The Port of Astoria will save more than $500,000 by refinancing a loan used to buy the Taggart Building on Pier 1.
The Port took out a $1.7 million loan with Clatsop Community Bank in 2010 to buy the three-story office complex, named after the family of former Port Commissioner Glenn Taggart, who developed the building. The loan was later transferred to Lewis & Clark Bank.
The agency worked with David Ulbricht, an adviser with the Special Districts Association of Oregon, to recruit other banks and refinance at lower interest rates. The best proposal came from Kitsap Bank based in Port Orchard, Washington, which offered a fully amortized loan running through June 2035 that Ulbricht said would ultimately save the agency around $550,000.
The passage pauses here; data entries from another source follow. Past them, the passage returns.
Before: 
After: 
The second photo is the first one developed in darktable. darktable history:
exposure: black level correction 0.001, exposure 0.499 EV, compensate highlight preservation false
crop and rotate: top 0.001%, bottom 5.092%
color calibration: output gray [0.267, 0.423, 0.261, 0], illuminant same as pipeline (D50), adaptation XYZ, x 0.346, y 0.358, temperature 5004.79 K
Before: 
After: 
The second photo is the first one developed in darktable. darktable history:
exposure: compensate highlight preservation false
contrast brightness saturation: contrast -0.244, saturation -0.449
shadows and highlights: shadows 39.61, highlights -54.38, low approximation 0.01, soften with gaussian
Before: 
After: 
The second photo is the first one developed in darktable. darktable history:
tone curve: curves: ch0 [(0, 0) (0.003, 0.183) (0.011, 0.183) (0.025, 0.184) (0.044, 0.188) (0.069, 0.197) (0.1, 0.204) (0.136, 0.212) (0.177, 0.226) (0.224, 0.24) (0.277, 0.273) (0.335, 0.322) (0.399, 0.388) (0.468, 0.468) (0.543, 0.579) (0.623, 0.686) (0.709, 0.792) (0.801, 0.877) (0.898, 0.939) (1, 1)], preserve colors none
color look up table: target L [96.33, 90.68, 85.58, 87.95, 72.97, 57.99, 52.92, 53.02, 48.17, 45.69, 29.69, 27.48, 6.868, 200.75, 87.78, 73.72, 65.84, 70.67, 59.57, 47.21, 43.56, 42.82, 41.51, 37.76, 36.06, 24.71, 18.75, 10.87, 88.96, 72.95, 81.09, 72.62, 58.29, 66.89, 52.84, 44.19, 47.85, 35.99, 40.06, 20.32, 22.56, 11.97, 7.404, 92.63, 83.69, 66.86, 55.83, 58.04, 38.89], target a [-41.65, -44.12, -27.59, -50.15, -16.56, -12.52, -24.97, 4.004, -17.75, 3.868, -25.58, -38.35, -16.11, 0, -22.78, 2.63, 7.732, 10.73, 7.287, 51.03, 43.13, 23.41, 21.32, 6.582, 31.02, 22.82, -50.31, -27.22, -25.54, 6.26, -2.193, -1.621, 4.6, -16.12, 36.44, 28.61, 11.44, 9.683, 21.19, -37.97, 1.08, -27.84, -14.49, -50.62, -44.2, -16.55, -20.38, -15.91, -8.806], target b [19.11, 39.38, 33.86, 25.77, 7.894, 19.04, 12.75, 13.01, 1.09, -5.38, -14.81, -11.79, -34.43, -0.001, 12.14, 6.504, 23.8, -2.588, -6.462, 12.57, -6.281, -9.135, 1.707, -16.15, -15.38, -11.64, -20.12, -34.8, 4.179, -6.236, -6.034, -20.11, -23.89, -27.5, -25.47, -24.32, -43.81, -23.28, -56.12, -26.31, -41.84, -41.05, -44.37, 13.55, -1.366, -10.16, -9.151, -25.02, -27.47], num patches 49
The new loan agreement with Kitsap Bank will cost the Port around $110,000 a year, Ulbricht said, versus around $150,000 a year with Lewis & Clark. The agreement will also remove a lien on the building used as collateral, he said.
“The bank you’re getting the funding from is taking just your promise to pay – no bank fees, no loan fees, no appraisals, no deeds, a very simple transaction,” he said. “And I’m excited as much as you folks are, because when we are able to save our members money in the process and get them good financing, then we’re doing our job.”
The Port moved out of its third-floor offices in the Taggart Building in 2019 to save money, returning to the former headquarters on Gateway Avenue. The agency has since leased most of the upstairs of the Taggart Building to medical offices, including Watershed Wellness and Dr. Kevin Baxter, who left Columbia Memorial Hospital in September and restarted his former practice, Baxter Family Medicine.
Will Isom, the Port’s executive director, said the Port will also likely receive another yearlong deferment of loans through the state’s Infrastructure Finance Authority.
Business Oregon, the state’s economic development agency, gave the Port one year off of principal and interest payments starting last spring in response to the coronavirus pandemic. Isom estimated the one-year deferment saved the Port $900,000 in principal and $300,000 in interest.
“Depending on the loan, we had various payments that were going to start coming due between April of ’21 and June of ’21, and those will be extended for an additional 12 months,” Isom said.